How to complete this task
Return, from the listing below, each line where the word "judgment" appears.

The data
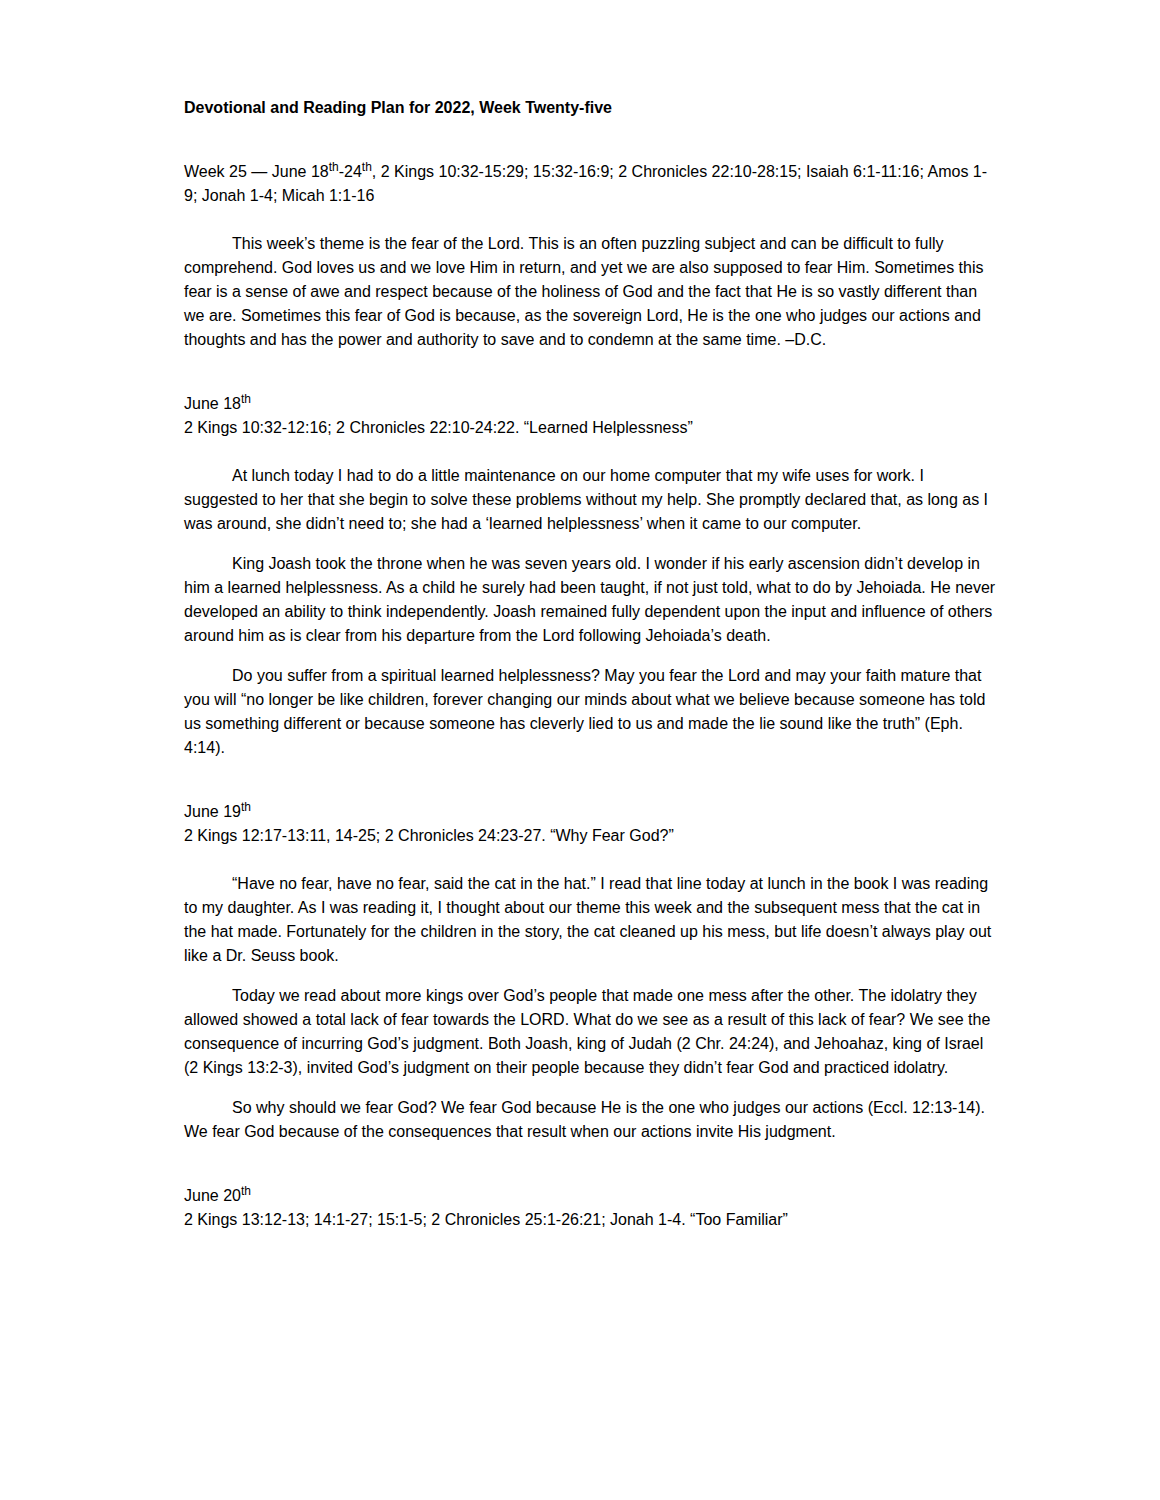Devotional and Reading Plan for 2022, Week Twenty-five
Week 25 — June 18th-24th, 2 Kings 10:32-15:29; 15:32-16:9; 2 Chronicles 22:10-28:15; Isaiah 6:1-11:16; Amos 1-9; Jonah 1-4; Micah 1:1-16
This week’s theme is the fear of the Lord. This is an often puzzling subject and can be difficult to fully comprehend. God loves us and we love Him in return, and yet we are also supposed to fear Him. Sometimes this fear is a sense of awe and respect because of the holiness of God and the fact that He is so vastly different than we are. Sometimes this fear of God is because, as the sovereign Lord, He is the one who judges our actions and thoughts and has the power and authority to save and to condemn at the same time. –D.C.
June 18th
2 Kings 10:32-12:16; 2 Chronicles 22:10-24:22. “Learned Helplessness”
At lunch today I had to do a little maintenance on our home computer that my wife uses for work. I suggested to her that she begin to solve these problems without my help. She promptly declared that, as long as I was around, she didn’t need to; she had a ‘learned helplessness’ when it came to our computer.
King Joash took the throne when he was seven years old. I wonder if his early ascension didn’t develop in him a learned helplessness. As a child he surely had been taught, if not just told, what to do by Jehoiada. He never developed an ability to think independently. Joash remained fully dependent upon the input and influence of others around him as is clear from his departure from the Lord following Jehoiada’s death.
Do you suffer from a spiritual learned helplessness? May you fear the Lord and may your faith mature that you will “no longer be like children, forever changing our minds about what we believe because someone has told us something different or because someone has cleverly lied to us and made the lie sound like the truth” (Eph. 4:14).
June 19th
2 Kings 12:17-13:11, 14-25; 2 Chronicles 24:23-27. “Why Fear God?”
“Have no fear, have no fear, said the cat in the hat.” I read that line today at lunch in the book I was reading to my daughter. As I was reading it, I thought about our theme this week and the subsequent mess that the cat in the hat made. Fortunately for the children in the story, the cat cleaned up his mess, but life doesn’t always play out like a Dr. Seuss book.
Today we read about more kings over God’s people that made one mess after the other. The idolatry they allowed showed a total lack of fear towards the LORD. What do we see as a result of this lack of fear? We see the consequence of incurring God’s judgment. Both Joash, king of Judah (2 Chr. 24:24), and Jehoahaz, king of Israel (2 Kings 13:2-3), invited God’s judgment on their people because they didn’t fear God and practiced idolatry.
So why should we fear God? We fear God because He is the one who judges our actions (Eccl. 12:13-14). We fear God because of the consequences that result when our actions invite His judgment.
June 20th
2 Kings 13:12-13; 14:1-27; 15:1-5; 2 Chronicles 25:1-26:21; Jonah 1-4. “Too Familiar”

Response to this task
Today we read about more kings over God’s people that made one mess after the other. The idolatry they allowed showed a total lack of fear towards the LORD. What do we see as a result of this lack of fear? We see the consequence of incurring God’s judgment. Both Joash, king of Judah (2 Chr. 24:24), and Jehoahaz, king of Israel (2 Kings 13:2-3), invited God’s judgment on their people because they didn’t fear God and practiced idolatry.
So why should we fear God? We fear God because He is the one who judges our actions (Eccl. 12:13-14). We fear God because of the consequences that result when our actions invite His judgment.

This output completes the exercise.